Dia masi tetap cemas dan khawatir akan proses induksi itu. Sepanjang perjalanan pulang dari tempat dokter, dia menangis menitikkan air mata, saya tidak bisa terlalu menekan harus induksi dan persalinan normal, saya serahkan sepenuhnya ke istri. Saya yakin motivasi yang diberikan dokter kepada kami untuk persalinan normal masi kuat dalam keinginan istri saya, hanya saja kekhawatiran akan rasa sakit karena induksi membuatnya menjadi sedih.
Hari itu hari Rabu, H-3 kelahiran anak saya, kami harus menentukan pilihan di Jumat, setidaknya istri saya menunggu harapan untuk datangnya kontraksi di keesokan harinya.
Keesokan harinya, di hari Kamis..
Kontraksi pun tak kunjung tiba, istri masi stres, mau tidak mau harus ambil keputusan untuk langkah induksi atau langsung SC.
Sebagai orang Bali, saya pribadi sangat meyakini petunjuk yang diberikan oleh leluhur, atas kebimbangan yang kami alami, saya pun memohon petunjuk Hyang Widhi dan leluhur, langkah apa yang harus kami jalani. Dan atas mediasi Om Tut, saya mendapat petunjuk untuk ambil langkah SC, karena menurut beliau, leluhur yang akan turun ke dunia (jiwa yang meragai si dedek bayi) tidak bersedia melewati kelamin ibunya (mesulub), karena beliau adalah suci.
Percayakah dengan itu??
Di jaman yang serba canggih sekarang masi percaya akan petunjuk-petunjuk seperti itu ??
Dengan tegas saya katakan, saya percaya sepenuhnya, mungkin saya dibilang orang yang kolot di jaman modern, tapi saya tetap meyakini itu.. :)
Setidaknya, saya dan istri mantap untuk mengambil keputusan apa yang akan diambil.
Jumat malam saya konsultasi ke dr. Putra lagi, untuk memberi tahu keputusan yang kami ambil, yaitu SC, dan dokter pun hanya tersenyum, menurut beliau, dia hanya seorang pelayan, jika sudah diputuskan SC, beliaupun mengiyakan, kata beliau, malah lebih gampang, masuk RS, 20 menit proses persalinan beres.. Weww...

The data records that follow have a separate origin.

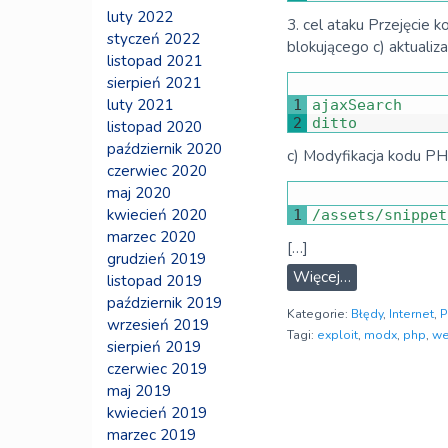
luty 2022
3. cel ataku Przejęcie
styczeń 2022
blokującego c) aktualiz
listopad 2021
sierpień 2021
luty 2021
1
ajaxSearch
2
ditto
listopad 2020
październik 2020
c) Modyfikacja kodu PH
czerwiec 2020
maj 2020
kwiecień 2020
1
/
assets
/
snippet
marzec 2020
[…]
grudzień 2019
Więcej…
listopad 2019
październik 2019
Kategorie:
Błędy
,
Internet
,
P
wrzesień 2019
Tagi:
exploit
,
modx
,
php
,
we
sierpień 2019
czerwiec 2019
maj 2019
kwiecień 2019
marzec 2019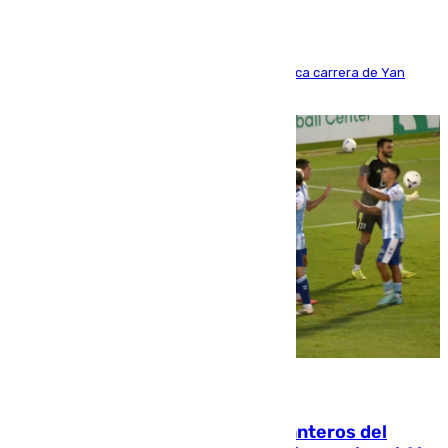
Del filial pepinero a récord absoluto: la meteórica carrera de Yan
Diomande en solo doce meses
06.08.2026
Ya se han estrenado los tres delanteros del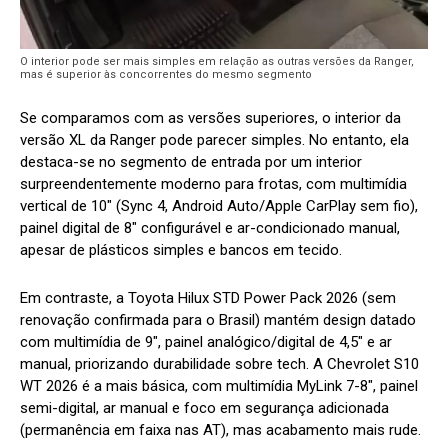
O interior pode ser mais simples em relação as outras versões da Ranger,
mas é superior às concorrentes do mesmo segmento
Se comparamos com as versões superiores, o interior da
versão XL da Ranger pode parecer simples. No entanto, ela
destaca-se no segmento de entrada por um interior
surpreendentemente moderno para frotas, com multimídia
vertical de 10″ (Sync 4, Android Auto/Apple CarPlay sem fio),
painel digital de 8″ configurável e ar-condicionado manual,
apesar de plásticos simples e bancos em tecido.
Em contraste, a Toyota Hilux STD Power Pack 2026 (sem
renovação confirmada para o Brasil) mantém design datado
com multimídia de 9″, painel analógico/digital de 4,5″ e ar
manual, priorizando durabilidade sobre tech. A Chevrolet S10
WT 2026 é a mais básica, com multimídia MyLink 7-8″, painel
semi-digital, ar manual e foco em segurança adicionada
(permanência em faixa nas AT), mas acabamento mais rude.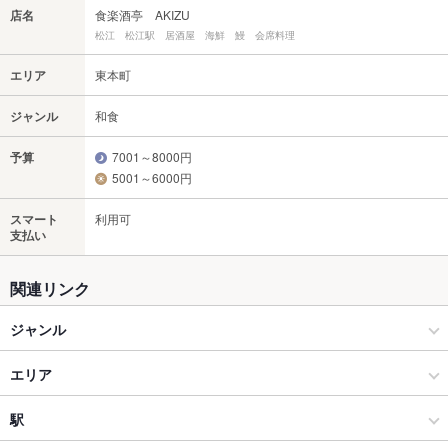
店名
食楽酒亭 AKIZU
松江 松江駅 居酒屋 海鮮 鰻 会席料理
エリア
東本町
ジャンル
和食
予算
7001～8000円
5001～6000円
スマート
利用可
支払い
関連リンク
ジャンル
和食
エリア
和食全般
東本町
駅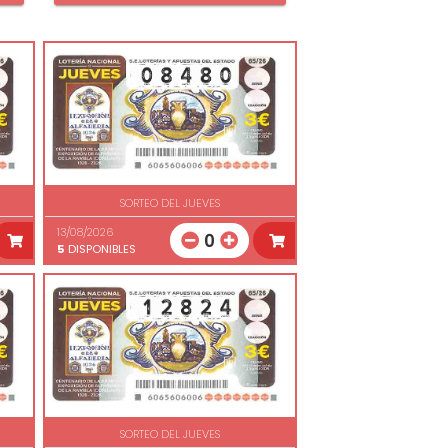
SORTEO DEL JUEVES
13/08/2026
0
5
DISPONIBLES
SORTEO DEL JUEVES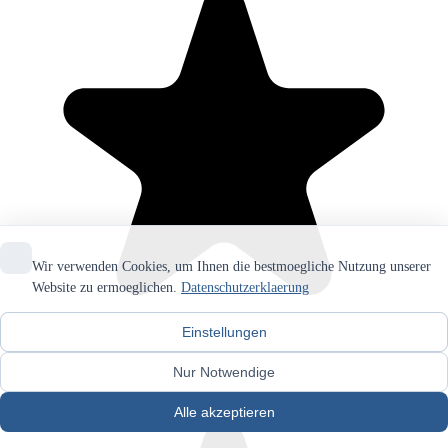
Wir verwenden Cookies, um Ihnen die bestmoegliche Nutzung unserer
Website zu ermoeglichen.
Datenschutzerklaerung
Einstellungen
Nur Notwendige
Alle akzeptieren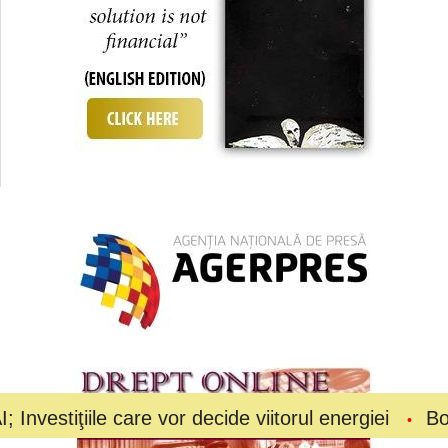
le care vor decide viitorul energiei
Bolojan a cer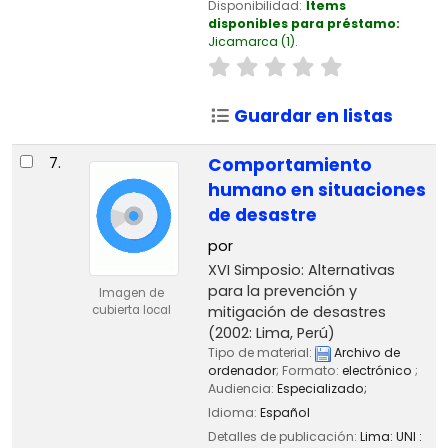
Disponibilidad:
Ítems
disponibles para préstamo:
Jicamarca
(1).
Guardar en listas
7.
Comportamiento
humano en situaciones
de desastre
por
XVI Simposio: Alternativas
para la prevención y
Imagen de
mitigación de desastres
cubierta local
(2002: Lima, Perú)
Tipo de material:
Archivo de
ordenador
; Formato:
electrónico
;
Audiencia:
Especializado;
Idioma:
Español
Detalles de publicación:
Lima:
UNI :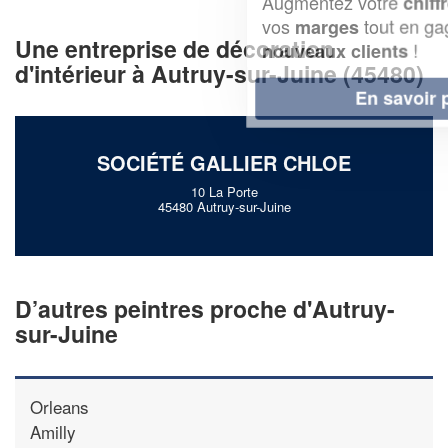
Augmentez votre
et
chiffre d'affaires
vos
tout en gagnant de
marges
Une entreprise de décoration
!
nouveaux clients
d'intérieur à Autruy-sur-Juine (45480)
En savoir plus
SOCIÉTÉ GALLIER CHLOE
10 La Porte
45480 Autruy-sur-Juine
D’autres peintres proche d'Autruy-
sur-Juine
Orleans
Amilly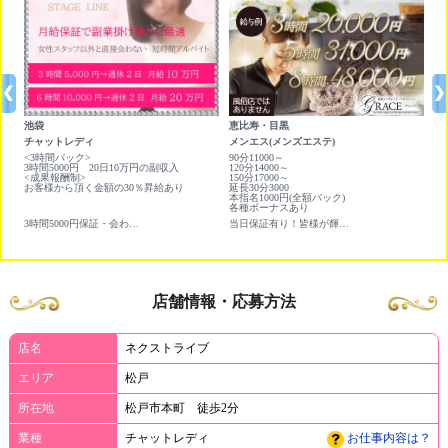
池袋
恵比寿・目黒
町
チャットレディ
メンエス(メンズエステ)
店
続
<3時間パック>
90分11000～
日
3時間5000円 20日10万円の副収入
120分14000～
<成果報酬制>
150分17000～
お客様から頂く金額の30％昇給あり
延長30分3000
本指名1000円(全額バック)
各種ボーナスあり
3時間5000円保証・会わない・触られない副業にオススメのバイト
当日保証有り！皆様が輝ける環境をご用意しております。
店舗情報・応募方法
店名
ネクストライブ
エリア
松戸
所在地
松戸市本町 徒歩2分
業種
チャットレディ
お仕事内容は？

Dengan menjelaskan sedikit pertimbangan kami, beliau memahami, karena beliau juga orang Bali, karena dalam beberapa kasus kelahiran, ada juga yang seperti yang kami alami.
Rujukan pun sudah kami pegang, untuk menjalankan tindakan persalinan SC di hari Sabtu di RS Parama Sidhi. Dan perawatannya juga di RS Parama Sidhi agar mendapatkan jaminan BPJS.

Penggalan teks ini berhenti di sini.